Journal de l'année Édition 1976 1976Éd. 1976

Cela explique sans doute que cet accroissement du chômage n'ait pas provoqué l'explosion sociale que beaucoup redoutaient. Les grèves, en 1975, sont restées au même niveau que celles des années précédentes (moins de 4 millions de journées de travail perdues pour fait de grève). Les syndicats, au demeurant divisés, n'ont pas pu organiser de grands mouvements revendicatifs. Eux aussi attendaient la reprise pour trouver des conditions plus favorables à l'action. Quant au patronat, il a été grognon toute la période. Il vient de traverser la première vraie crise d'après guerre ; ses profits en ont pris un coup ; malgré cela, il n'a pas licencié tout le personnel qu'il avait en trop ; conscient d'avoir fait son devoir, il a été d'autant plus déçu par l'action du gouvernement qui, de l'été 1974 à l'été 1975, lui a fait porté l'essentiel du poids de la politique d'austérité ; et qui, par la suite, lui a imposé des réformes (réforme de l'entreprise, imposition des plus-values) qui ne lui plaisaient pas. Léon Gingembre, président des PME, a même adressé au début de l'année 1976 une lettre ouverte au chef de l'État pour lui exprimer le ras-le-bol des patrons.

Concessions

Le gouvernement a fini par lâcher du lest des deux côtés. Il a accordé la retraite à 60 ans à certains salariés, encouragé les discussions pour la réduction de la durée du travail (laquelle était revenue de 45 heures par semaine en 1969 à 42 heures en 1975) sans réduction du salaire. Il a conclu des accords de salaires dans la plupart des entreprises du secteur public, avec les syndicats modérés (y compris la Fédération de l'Éducation nationale, pourtant de tendance socialiste), la CGT et la CFDT refusant toujours de tels accords. Côté patronal, le gouvernement a ouvert les vannes du budget pour les entreprises ; il a décroché le franc du mark, ce qui a fait plaisir aux exportateurs ; et il a redonné la liberté aux prix de nombreux produits industriels (dont certains, comme les voitures, en ont môme quelque peu abusé). Enfin, le gouvernement a dû s'engager solennellement vis-à-vis des agriculteurs à mettre fin à la dégradation de leurs revenus. La sécheresse intervenue au printemps 1976 devait entraîner des dépenses supplémentaires en faveur des agriculteurs, vers la fin de l'année.

VIIe Plan

C'est dans cette ambiance de crise économique à peine surmontée et de morosité sociale que s'ouvrent, à l'automne 1975, les discussions pour la mise au point finale du VIIe Plan (1976-1980).

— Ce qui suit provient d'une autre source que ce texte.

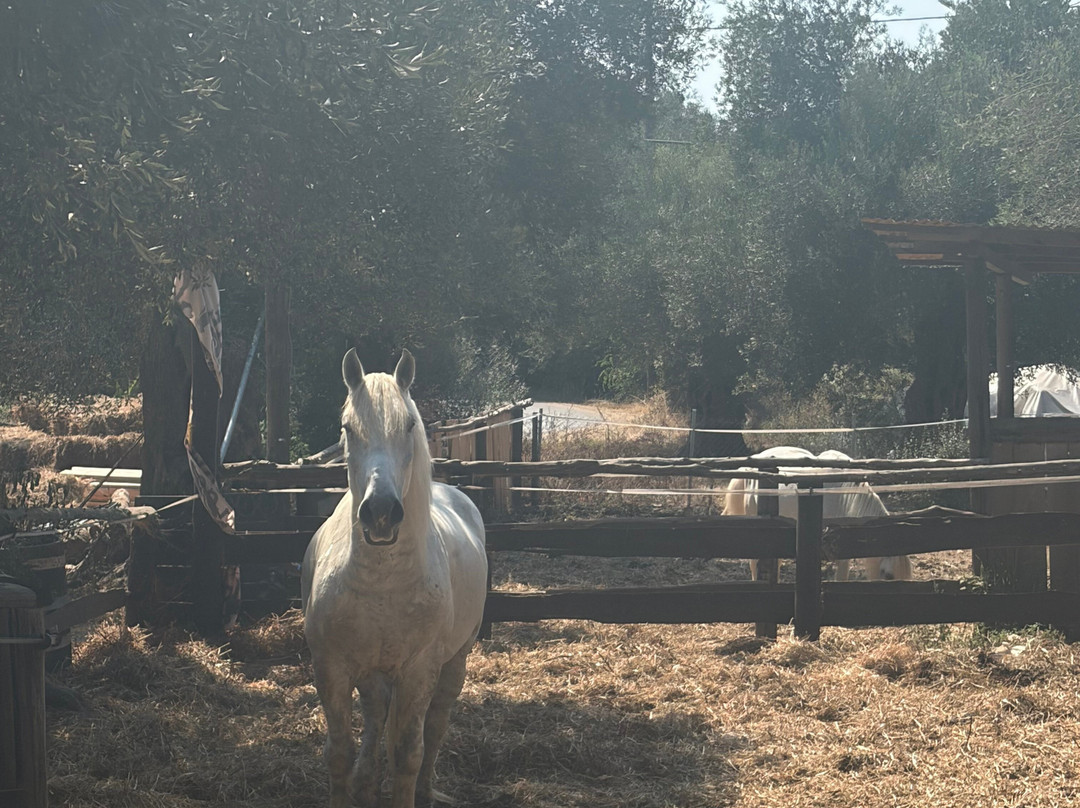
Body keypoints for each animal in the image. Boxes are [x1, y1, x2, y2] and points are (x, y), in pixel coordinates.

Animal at [302, 349, 488, 808]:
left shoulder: (419, 671)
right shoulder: (331, 668)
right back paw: (366, 781)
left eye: (409, 426)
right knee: (374, 720)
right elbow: (339, 752)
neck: (382, 583)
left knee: (435, 729)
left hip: (455, 663)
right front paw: (353, 783)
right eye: (348, 427)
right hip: (374, 675)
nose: (381, 512)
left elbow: (408, 753)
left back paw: (424, 790)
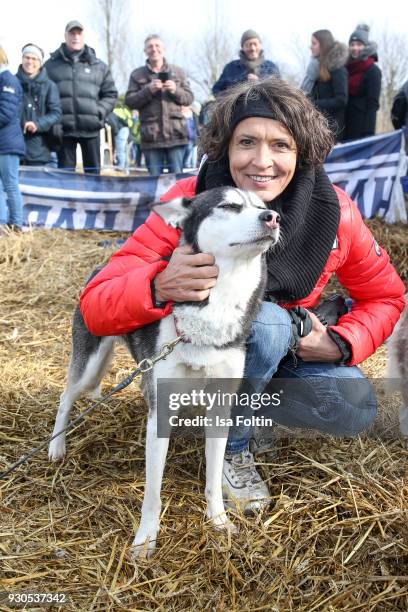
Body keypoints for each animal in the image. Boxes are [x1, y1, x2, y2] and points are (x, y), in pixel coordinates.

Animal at [48, 188, 280, 560]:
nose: (272, 218)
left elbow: (213, 480)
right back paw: (56, 445)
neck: (217, 304)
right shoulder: (160, 417)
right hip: (90, 363)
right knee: (66, 396)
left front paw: (218, 521)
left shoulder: (220, 409)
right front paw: (145, 540)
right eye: (229, 206)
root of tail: (102, 265)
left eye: (262, 206)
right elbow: (152, 494)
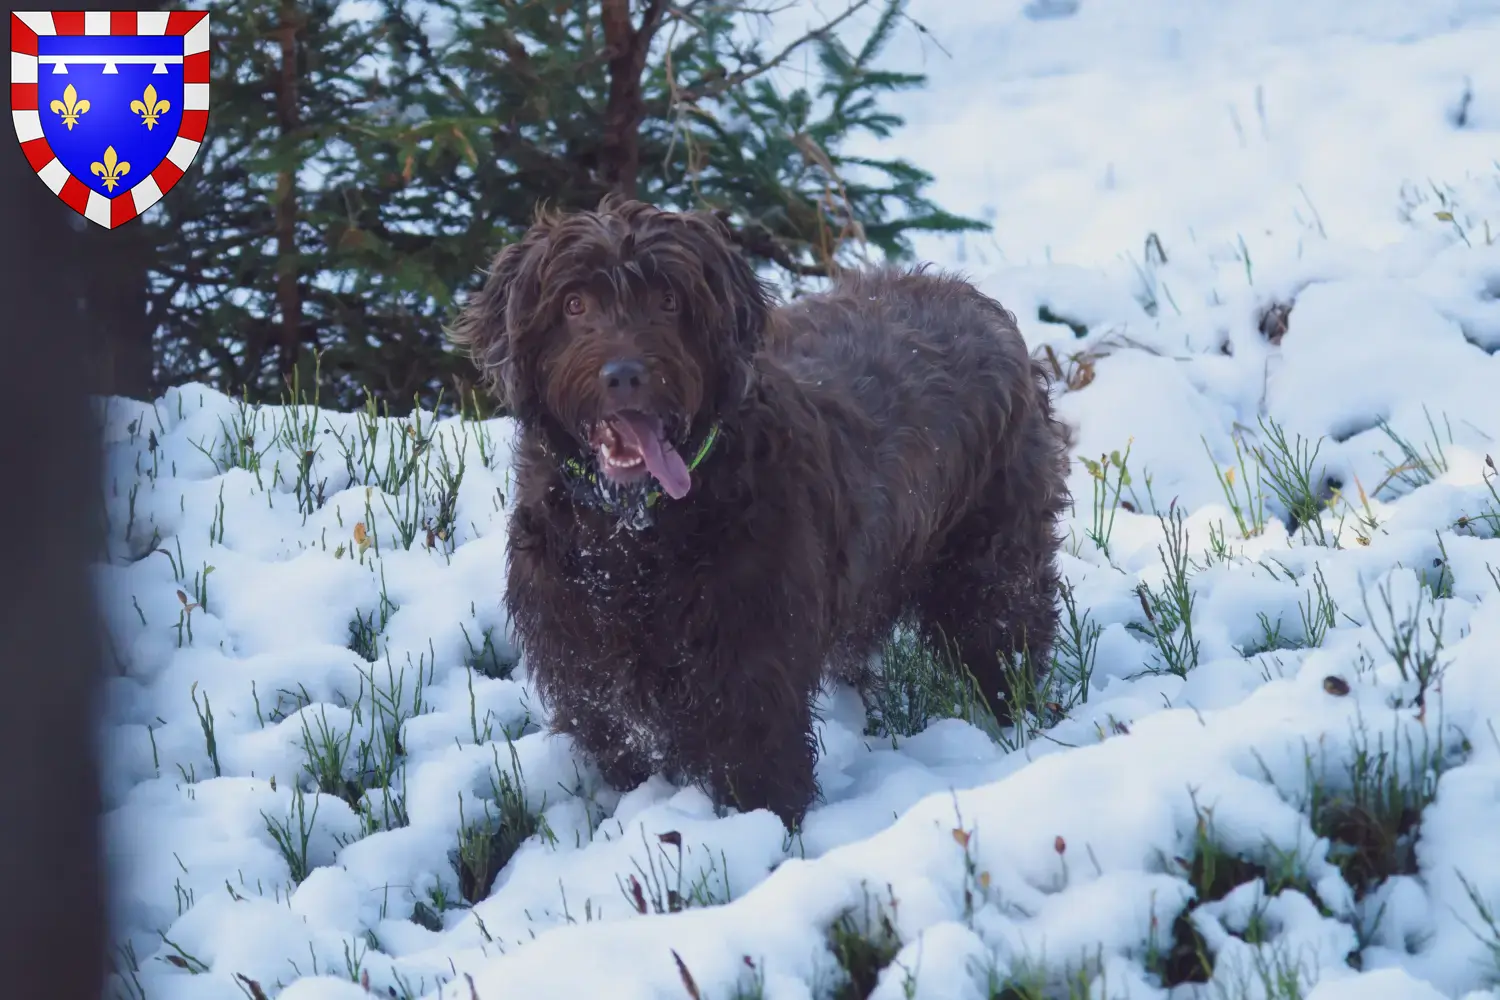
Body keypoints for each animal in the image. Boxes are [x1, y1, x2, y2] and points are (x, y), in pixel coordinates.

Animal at [450, 197, 1074, 827]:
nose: (624, 374)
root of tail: (978, 301)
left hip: (992, 557)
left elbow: (758, 763)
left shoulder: (749, 661)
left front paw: (763, 831)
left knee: (1004, 632)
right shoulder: (588, 671)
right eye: (573, 303)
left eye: (669, 300)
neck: (634, 538)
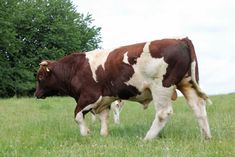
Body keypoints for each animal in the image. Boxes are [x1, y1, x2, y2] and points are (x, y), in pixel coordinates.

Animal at [35, 37, 213, 140]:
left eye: (40, 77)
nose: (36, 94)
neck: (75, 68)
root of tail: (180, 39)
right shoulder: (105, 99)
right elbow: (104, 117)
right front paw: (103, 135)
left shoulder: (89, 96)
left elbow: (77, 116)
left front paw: (86, 134)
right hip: (187, 83)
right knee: (199, 108)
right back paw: (206, 137)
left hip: (161, 86)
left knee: (163, 113)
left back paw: (148, 138)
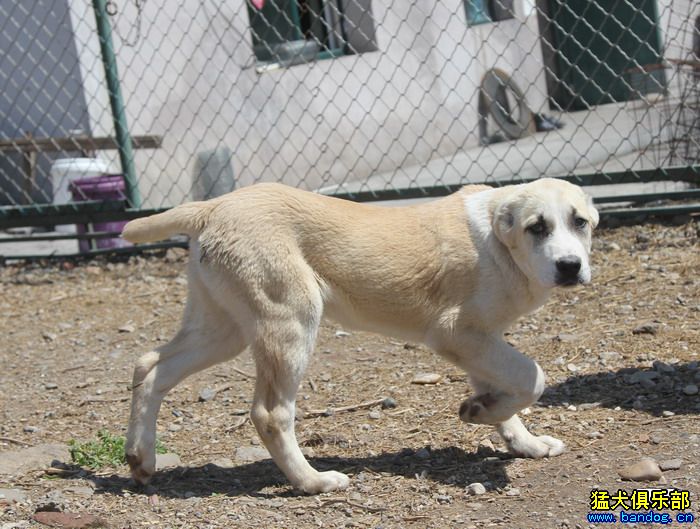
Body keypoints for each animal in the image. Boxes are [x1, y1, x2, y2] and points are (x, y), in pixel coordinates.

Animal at [120, 178, 596, 496]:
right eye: (537, 227)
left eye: (581, 223)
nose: (570, 266)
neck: (499, 242)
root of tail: (213, 206)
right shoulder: (455, 332)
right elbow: (533, 376)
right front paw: (485, 413)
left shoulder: (481, 341)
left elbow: (507, 392)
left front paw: (509, 430)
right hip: (289, 322)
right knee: (270, 413)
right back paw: (313, 481)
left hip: (223, 329)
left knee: (150, 366)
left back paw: (141, 459)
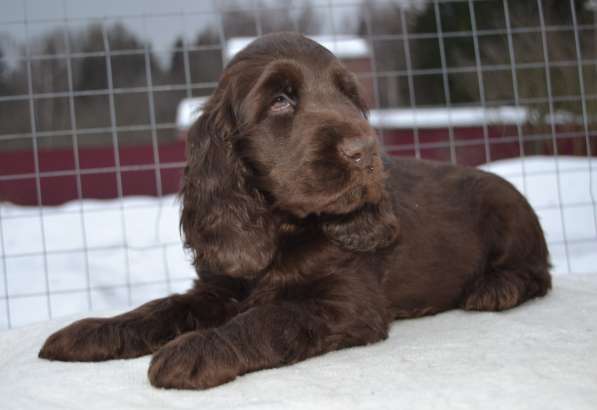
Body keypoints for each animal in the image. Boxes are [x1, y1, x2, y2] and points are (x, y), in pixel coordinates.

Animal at [36, 33, 548, 390]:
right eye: (280, 100)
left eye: (349, 97)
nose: (365, 152)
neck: (282, 226)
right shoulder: (218, 286)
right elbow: (161, 306)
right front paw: (93, 331)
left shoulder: (345, 303)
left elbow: (268, 318)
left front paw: (197, 349)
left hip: (507, 212)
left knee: (537, 272)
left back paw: (494, 288)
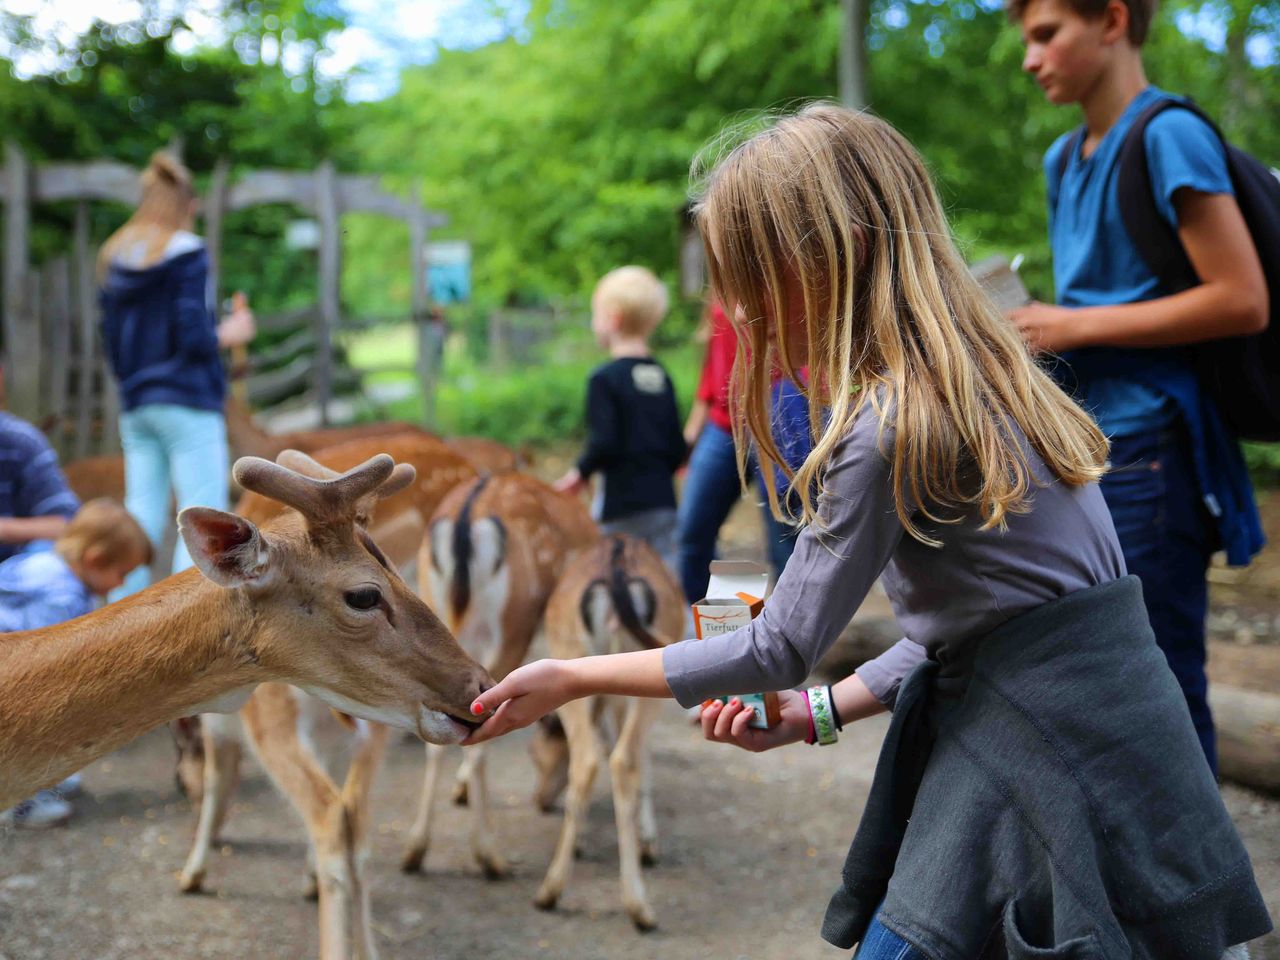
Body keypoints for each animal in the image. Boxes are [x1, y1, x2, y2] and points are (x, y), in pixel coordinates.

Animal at [399, 473, 599, 880]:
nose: (543, 800)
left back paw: (415, 851)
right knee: (481, 729)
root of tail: (465, 522)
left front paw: (459, 789)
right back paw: (490, 857)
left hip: (434, 612)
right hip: (513, 625)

Le gouvernement avait fixé, préalablement, deux priorités : le rétablissement du plein-emploi et celui de l'équilibre extérieur. Durant l'hiver 1975-1976, le chef de l'État lui-même reconnaît que, pour remonter le moral des patrons et désarmer l'opposition, il faut mettre encore plus en avant la priorité à l'emploi. En avril 1976, le gouvernement adopte le projet définitif de VIIe Plan, qui devait être soumis au Parlement en juin.

Durant la préparation en commissions, la CGT et la CFDT s'en vont en claquant la porte, faisant valoir que le Plan négligeait les objectifs sociaux au bénéfice des objectifs industriels. De fait, le patronat se déclare rassuré par l'évolution des travaux. Finalement, le Plan prévoit un objectif de croissance économique de 5,5 à 6 % par an, en moyenne, de 1976 à 1980. Soit exactement le taux de croissance moyen de l'économie française de 1970 à 1973. Mais, ensuite, les choses se sont gâtées et, finalement, le VIe Plan (1971-1975) n'a atteint aucun de ses objectifs : il devait réaliser une croissance de 5,9 % par an, en moyenne, il n'a fait que 3,6 % ; les investissements ont augmenté moitié moins que prévu ; les prix et les salaires, deux fois plus vite. Cela rend évidemment prudent sur l'évaluation des chances de réaliser les objectifs du VIIe Plan.

Prévisions

Si tout se passe comme prévu, le chômage sera ramené à 600 000 personnes en 1980 et la hausse des prix à 6 %. Le déficit extérieur ne sera pas entièrement résorbé, mais il restera supportable autour de 9 milliards de F. Les comptes de l'État et de la Sécurité sociale seront équilibrés, moyennant un alourdissement sensible de la charge des impôts et des cotisations sociales : l'ensemble de ces prélèvements obligatoires, stabilisé autour de 40 % de la production nationale depuis plusieurs années, passerait à 43 % en 1980.